#### PETUNJUK PENGERJAAN:
a: Menurut kutipan tentang deflasi di Kalimantan Tengah, berapa besar deflasi yang dialami sektor transportasi?
b: Buatlah ringkasan kutipan tentang deflasi di Kalimantan Tengah dalam dua kalimat.
c: Transkripsikan bagian kutipan tentang deflasi di Kalimantan Tengah tanpa perubahan apa pun, dimulai dari "Selain dari sektor" dan diakhiri dengan "Agnes lebih lanjut.".

PALANGKARAYA – Kebijakan pemotongan tarif listrik sebesar 50 persen sejak Januari 2025 memberikan pengaruh signifikan terhadap laju inflasi di Kalimantan Tengah. Penurunan harga listrik menjadi penyumbang utama deflasi pada awal tahun ini, menurut Badan Pusat Statistik (BPS) Kalimantan Tengah.
“Kami mencatat kelompok perumahan, air, listrik, dan bahan bakar rumah tangga mengalami penurunan indeks sebesar 11,23 persen selama Januari 2025,” ungkap Kepala BPS Kalteng, Agnes Widiastuti, dalam rilis resmi Inflasi Januari 2025, baru-baru ini.
Selain dari sektor hunian dan energi, penurunan harga juga tercatat pada sektor transportasi yang mengalami deflasi sebesar 0,31 persen. Kelompok informasi, komunikasi, dan jasa keuangan pun turut mengalami deflasi meski tipis, yakni sebesar 0,06 persen.
“Tarif listrik menjadi komoditas dengan andil terbesar dalam deflasi bulan Januari, yakni sebesar 1,52 persen,” jelas Agnes lebih lanjut.

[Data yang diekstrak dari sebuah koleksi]
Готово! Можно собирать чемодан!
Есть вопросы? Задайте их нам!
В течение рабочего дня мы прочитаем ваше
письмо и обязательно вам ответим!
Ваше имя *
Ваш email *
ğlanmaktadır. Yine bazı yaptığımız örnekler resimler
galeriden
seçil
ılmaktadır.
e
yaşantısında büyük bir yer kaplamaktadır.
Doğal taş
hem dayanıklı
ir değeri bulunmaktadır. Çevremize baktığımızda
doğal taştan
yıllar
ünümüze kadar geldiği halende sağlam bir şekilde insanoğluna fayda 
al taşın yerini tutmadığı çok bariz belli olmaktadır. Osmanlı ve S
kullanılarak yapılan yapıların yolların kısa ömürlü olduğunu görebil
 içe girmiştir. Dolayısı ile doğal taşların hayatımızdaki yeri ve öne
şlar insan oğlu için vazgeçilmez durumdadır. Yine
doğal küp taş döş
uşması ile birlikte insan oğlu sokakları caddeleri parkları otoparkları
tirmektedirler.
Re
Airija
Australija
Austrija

#### SOAL TERJAWAB:
a: Sektor transportasi mengalami deflasi sebesar 0,31 persen.

b: Menurut BPS Kalimantan Tengah, pemotongan tarif listrik sebesar 50 persen sejak Januari 2025 menjadi penyumbang utama deflasi dengan andil 1,52 persen, sementara kelompok perumahan, air, listrik, dan bahan bakar rumah tangga mengalami penurunan indeks sebesar 11,23 persen. Deflasi juga tercatat pada sektor transportasi sebesar 0,31 persen serta pada kelompok informasi, komunikasi, dan jasa keuangan sebesar 0,06 persen.

c:
Selain dari sektor hunian dan energi, penurunan harga juga tercatat pada sektor transportasi yang mengalami deflasi sebesar 0,31 persen. Kelompok informasi, komunikasi, dan jasa keuangan pun turut mengalami deflasi meski tipis, yakni sebesar 0,06 persen.
“Tarif listrik menjadi komoditas dengan andil terbesar dalam deflasi bulan Januari, yakni sebesar 1,52 persen,” jelas Agnes lebih lanjut.